# DataFrame Practice
Here we will use spark dataframe on actual datasets.

## 1. DataFrames with JSON files

In [None]:
from pyspark.sql import SparkSession

spark = SparkSession.builder.master('local[*]').appName('spark_df_data').getOrCreate()

We can use the `json` reader to read in many json files at once.  Each json file becomes a single row in the resulting DataFrame:

In [None]:
df = spark.read.json('structured-2018-01-14-neworleans/*.json')

In [None]:
# how many rows do we have (i.e. how many json files did we read?)
df.count()

In [None]:
# use the .columns member to list the columns out
df.columns

In [None]:
# we can select columns just like in SQL
df.select(['map', 'mode', 'title']).show(5)

In [None]:
# selecting a single column is similar to pandas
df.mode

In [None]:
df['mode']

We can perform standard aggregations (e.g. avg, min, max, etc).

However, we always need to perform a `groupBy()`, even if we aren't grouping:

In [None]:
df.groupBy().avg('duration_ms').show()

There are actually quite a few alternative syntaxes to do the same thing.  Sometimes this gets a little confusing:

In [None]:
df.groupBy().agg({'duration_ms': 'avg'}).show()

In [None]:
from pyspark.sql import functions as fn

df.groupBy().agg(fn.avg('duration_ms')).show()

In [None]:
df.groupBy().agg(fn.avg(df.duration_ms)).show()

There are many useful functions in the `pyspark.sql.functions` module.  We will use some of them, like we did above.

Obviously, we can also perform aggregations over actual groups.  Here's an example:

In [None]:
df.groupBy('mode').avg('duration_ms').show()

Json data is usually nested, which is a little "weird" when you are trying to analyze it using SQL-like tables.
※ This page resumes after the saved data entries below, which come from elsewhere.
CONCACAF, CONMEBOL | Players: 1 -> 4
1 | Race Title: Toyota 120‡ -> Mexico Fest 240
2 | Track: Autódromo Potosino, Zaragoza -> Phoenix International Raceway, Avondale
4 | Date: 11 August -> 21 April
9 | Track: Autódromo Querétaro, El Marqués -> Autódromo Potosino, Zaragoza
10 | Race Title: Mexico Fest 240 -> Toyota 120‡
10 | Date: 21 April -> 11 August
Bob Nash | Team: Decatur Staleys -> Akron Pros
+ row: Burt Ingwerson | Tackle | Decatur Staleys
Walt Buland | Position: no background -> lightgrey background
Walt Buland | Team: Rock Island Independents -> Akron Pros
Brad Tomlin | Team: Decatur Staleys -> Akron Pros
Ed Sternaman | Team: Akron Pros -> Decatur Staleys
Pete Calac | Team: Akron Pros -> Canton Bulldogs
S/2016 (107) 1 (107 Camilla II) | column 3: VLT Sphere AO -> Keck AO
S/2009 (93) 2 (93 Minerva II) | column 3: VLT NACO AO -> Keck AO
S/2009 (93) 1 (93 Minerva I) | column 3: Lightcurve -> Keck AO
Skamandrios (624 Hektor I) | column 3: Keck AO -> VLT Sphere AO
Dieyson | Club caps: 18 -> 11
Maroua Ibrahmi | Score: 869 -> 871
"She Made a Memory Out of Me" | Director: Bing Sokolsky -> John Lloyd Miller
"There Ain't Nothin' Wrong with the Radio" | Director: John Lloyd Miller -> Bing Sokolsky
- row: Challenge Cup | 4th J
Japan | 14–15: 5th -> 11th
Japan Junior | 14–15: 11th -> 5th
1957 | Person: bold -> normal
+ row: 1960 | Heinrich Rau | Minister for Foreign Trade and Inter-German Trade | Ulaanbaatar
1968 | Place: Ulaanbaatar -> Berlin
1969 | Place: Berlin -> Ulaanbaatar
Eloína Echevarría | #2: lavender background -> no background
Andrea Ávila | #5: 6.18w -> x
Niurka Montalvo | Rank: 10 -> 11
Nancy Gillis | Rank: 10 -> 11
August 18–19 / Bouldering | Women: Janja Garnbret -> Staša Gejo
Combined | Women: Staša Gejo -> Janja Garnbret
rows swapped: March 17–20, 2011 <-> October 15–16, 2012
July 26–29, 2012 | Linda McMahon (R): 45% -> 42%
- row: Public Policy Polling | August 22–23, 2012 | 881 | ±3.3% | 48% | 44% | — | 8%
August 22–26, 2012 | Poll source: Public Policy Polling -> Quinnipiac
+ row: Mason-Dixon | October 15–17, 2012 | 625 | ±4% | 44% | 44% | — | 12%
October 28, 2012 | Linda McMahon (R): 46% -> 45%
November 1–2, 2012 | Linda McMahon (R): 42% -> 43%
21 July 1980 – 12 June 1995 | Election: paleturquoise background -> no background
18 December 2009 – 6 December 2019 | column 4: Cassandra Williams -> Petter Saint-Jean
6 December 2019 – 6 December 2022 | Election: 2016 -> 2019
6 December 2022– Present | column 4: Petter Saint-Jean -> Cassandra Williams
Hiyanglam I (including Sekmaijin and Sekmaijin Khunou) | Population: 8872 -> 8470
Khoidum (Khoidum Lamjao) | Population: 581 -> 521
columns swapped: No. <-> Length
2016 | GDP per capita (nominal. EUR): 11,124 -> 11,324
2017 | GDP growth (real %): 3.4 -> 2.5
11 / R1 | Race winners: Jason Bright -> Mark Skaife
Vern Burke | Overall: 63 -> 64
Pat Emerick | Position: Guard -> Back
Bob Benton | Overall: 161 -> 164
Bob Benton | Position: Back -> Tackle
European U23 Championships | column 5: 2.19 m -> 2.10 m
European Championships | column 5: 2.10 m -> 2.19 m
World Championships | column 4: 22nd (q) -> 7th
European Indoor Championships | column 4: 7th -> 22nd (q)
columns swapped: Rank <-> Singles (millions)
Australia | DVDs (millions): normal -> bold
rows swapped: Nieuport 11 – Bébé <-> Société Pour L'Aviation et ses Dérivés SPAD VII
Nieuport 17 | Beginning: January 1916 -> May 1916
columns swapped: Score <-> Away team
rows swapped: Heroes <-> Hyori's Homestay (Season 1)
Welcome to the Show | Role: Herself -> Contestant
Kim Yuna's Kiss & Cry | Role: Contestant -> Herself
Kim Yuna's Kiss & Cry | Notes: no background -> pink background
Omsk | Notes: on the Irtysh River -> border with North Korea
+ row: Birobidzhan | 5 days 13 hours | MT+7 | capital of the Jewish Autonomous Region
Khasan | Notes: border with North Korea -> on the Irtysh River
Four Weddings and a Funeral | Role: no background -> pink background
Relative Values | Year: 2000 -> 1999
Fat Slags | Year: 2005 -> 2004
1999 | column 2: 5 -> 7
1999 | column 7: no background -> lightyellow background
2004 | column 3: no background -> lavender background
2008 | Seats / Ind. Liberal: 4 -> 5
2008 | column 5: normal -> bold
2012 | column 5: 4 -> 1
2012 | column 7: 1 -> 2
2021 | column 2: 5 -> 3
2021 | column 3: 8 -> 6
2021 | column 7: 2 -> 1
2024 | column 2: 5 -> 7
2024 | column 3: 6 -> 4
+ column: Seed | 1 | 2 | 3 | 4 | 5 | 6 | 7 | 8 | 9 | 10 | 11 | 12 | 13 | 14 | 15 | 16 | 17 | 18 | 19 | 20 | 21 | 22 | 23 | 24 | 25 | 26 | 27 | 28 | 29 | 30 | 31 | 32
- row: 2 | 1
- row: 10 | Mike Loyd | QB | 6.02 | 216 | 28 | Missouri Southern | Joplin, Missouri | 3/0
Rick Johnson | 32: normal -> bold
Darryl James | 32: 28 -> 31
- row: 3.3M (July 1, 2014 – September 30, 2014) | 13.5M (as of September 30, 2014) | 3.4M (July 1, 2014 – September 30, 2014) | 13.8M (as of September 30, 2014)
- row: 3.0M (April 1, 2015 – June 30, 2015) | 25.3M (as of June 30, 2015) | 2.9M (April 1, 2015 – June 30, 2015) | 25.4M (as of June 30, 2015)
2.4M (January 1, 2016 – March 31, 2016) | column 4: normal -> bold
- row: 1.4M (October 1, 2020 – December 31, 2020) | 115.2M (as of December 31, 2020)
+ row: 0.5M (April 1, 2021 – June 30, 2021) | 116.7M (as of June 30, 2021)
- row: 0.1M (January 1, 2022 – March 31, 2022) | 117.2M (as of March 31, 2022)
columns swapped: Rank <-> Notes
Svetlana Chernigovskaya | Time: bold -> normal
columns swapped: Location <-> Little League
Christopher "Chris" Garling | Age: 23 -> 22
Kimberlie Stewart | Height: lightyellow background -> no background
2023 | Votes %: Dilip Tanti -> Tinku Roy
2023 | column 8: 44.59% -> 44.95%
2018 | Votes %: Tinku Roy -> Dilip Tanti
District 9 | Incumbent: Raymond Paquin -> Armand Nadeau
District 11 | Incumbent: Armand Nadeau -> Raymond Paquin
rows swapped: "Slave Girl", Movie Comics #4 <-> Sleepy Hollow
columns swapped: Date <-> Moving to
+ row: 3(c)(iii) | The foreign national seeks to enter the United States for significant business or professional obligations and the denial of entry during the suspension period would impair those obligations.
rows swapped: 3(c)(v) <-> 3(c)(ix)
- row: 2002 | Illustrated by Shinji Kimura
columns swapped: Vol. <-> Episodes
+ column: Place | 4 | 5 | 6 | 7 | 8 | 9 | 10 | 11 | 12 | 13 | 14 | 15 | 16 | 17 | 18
For example, in the CWL json the `teams` field is actually a list of length 2 (one for each team):

In [None]:
df.select('teams').limit(5).show()

Sometimes it can be better to do a `take` than a `show` so that we can see the nested structure better:

In [None]:
df.select('teams').take(1)

The .explode() function is a very useful way to "denormalize" the data.  TL;DR explodes a nested list into multiple rows (at the cost of introducing some redundancy):

In [None]:
teams_df = df.select('id', fn.explode('teams'))
teams_df.show(5)

Actually, it is better to rename our column to "team" because we exploded a list of 2 teams into a 2 separate rows each containing a team.  We use `alias` to rename:

In [None]:
teams_df = df.select('id', fn.explode('teams').alias('team'))
teams_df.show(5)

In [None]:
teams_df.take(1)

Notice that the "team" column is still nested.  This isn't really limiting, though.  We can use the col.field syntax to get at the subfields:

In [None]:
teams_df.select('id', 'team.name').show(5)

If we want to rename the column then we have to use a noisier syntax:

In [None]:
teams_df.select('id', teams_df.team['name'].alias('team_name')).show(5)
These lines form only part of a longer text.